━━ EXTRACTED DATA ━━
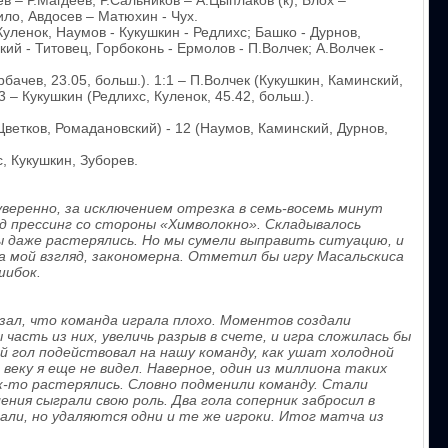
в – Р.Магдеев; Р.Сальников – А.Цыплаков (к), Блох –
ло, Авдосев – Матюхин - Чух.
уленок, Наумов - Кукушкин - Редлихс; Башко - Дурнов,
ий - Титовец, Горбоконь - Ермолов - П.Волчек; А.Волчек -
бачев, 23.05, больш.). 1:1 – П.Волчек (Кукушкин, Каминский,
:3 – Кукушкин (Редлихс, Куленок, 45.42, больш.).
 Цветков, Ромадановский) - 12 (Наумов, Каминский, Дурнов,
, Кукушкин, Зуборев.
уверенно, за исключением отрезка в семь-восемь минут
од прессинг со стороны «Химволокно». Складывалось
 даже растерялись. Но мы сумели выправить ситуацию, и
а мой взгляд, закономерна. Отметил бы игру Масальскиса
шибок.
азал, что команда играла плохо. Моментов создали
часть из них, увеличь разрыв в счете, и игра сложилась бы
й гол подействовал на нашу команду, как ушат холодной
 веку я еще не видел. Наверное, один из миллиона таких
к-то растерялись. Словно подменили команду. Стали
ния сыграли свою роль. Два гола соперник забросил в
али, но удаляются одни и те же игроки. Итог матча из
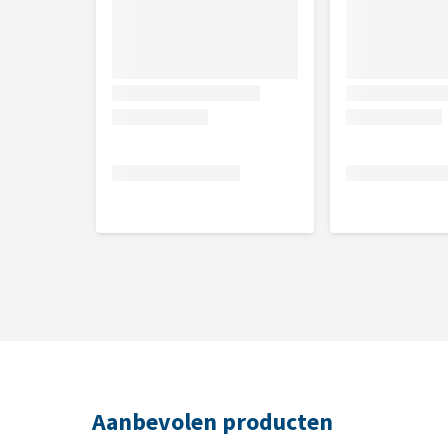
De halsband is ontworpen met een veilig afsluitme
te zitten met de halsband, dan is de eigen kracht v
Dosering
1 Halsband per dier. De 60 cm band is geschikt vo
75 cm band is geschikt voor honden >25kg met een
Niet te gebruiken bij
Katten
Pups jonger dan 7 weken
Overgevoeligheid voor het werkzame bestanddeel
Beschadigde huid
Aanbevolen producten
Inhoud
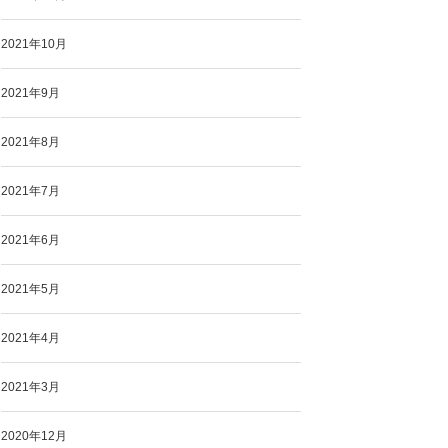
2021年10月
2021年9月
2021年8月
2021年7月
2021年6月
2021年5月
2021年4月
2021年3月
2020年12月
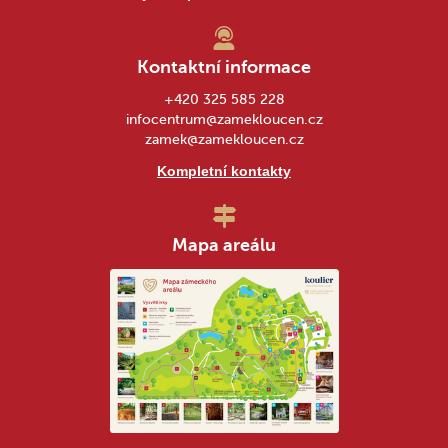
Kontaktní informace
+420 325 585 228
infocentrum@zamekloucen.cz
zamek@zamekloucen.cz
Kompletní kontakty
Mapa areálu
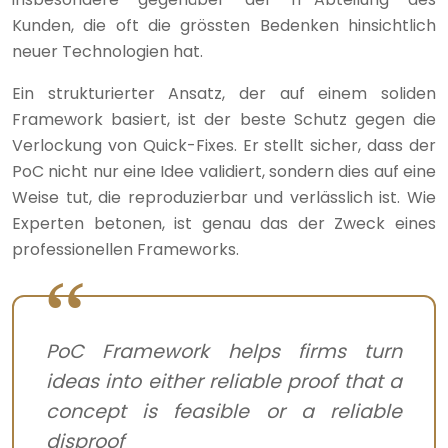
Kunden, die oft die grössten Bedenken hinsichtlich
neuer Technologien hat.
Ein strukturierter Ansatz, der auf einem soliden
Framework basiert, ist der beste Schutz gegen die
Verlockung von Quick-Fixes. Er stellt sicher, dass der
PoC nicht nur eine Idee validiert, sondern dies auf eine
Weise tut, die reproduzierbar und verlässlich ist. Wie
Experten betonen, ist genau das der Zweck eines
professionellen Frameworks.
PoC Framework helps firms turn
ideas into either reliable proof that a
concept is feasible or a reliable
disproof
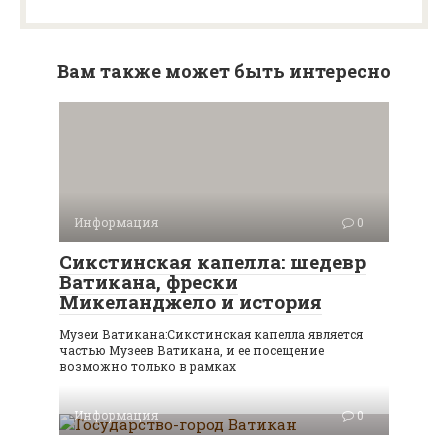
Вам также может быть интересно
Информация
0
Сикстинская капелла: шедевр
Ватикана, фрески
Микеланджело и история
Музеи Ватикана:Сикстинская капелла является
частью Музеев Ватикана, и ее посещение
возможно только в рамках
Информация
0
━━━
### EXERCISE
Above are some entries; copy exactly the lines from the line with "infocentrum@zamekloucen.cz" through the line with "professionellen Frameworks.", both included, but none of the pictures.

### ANSWER TO THE EXERCISE
infocentrum@zamekloucen.cz
zamek@zamekloucen.cz
Kompletní kontakty
Mapa areálu
Kunden, die oft die grössten Bedenken hinsichtlich
neuer Technologien hat.
Ein strukturierter Ansatz, der auf einem soliden
Framework basiert, ist der beste Schutz gegen die
Verlockung von Quick-Fixes. Er stellt sicher, dass der
PoC nicht nur eine Idee validiert, sondern dies auf eine
Weise tut, die reproduzierbar und verlässlich ist. Wie
Experten betonen, ist genau das der Zweck eines
professionellen Frameworks.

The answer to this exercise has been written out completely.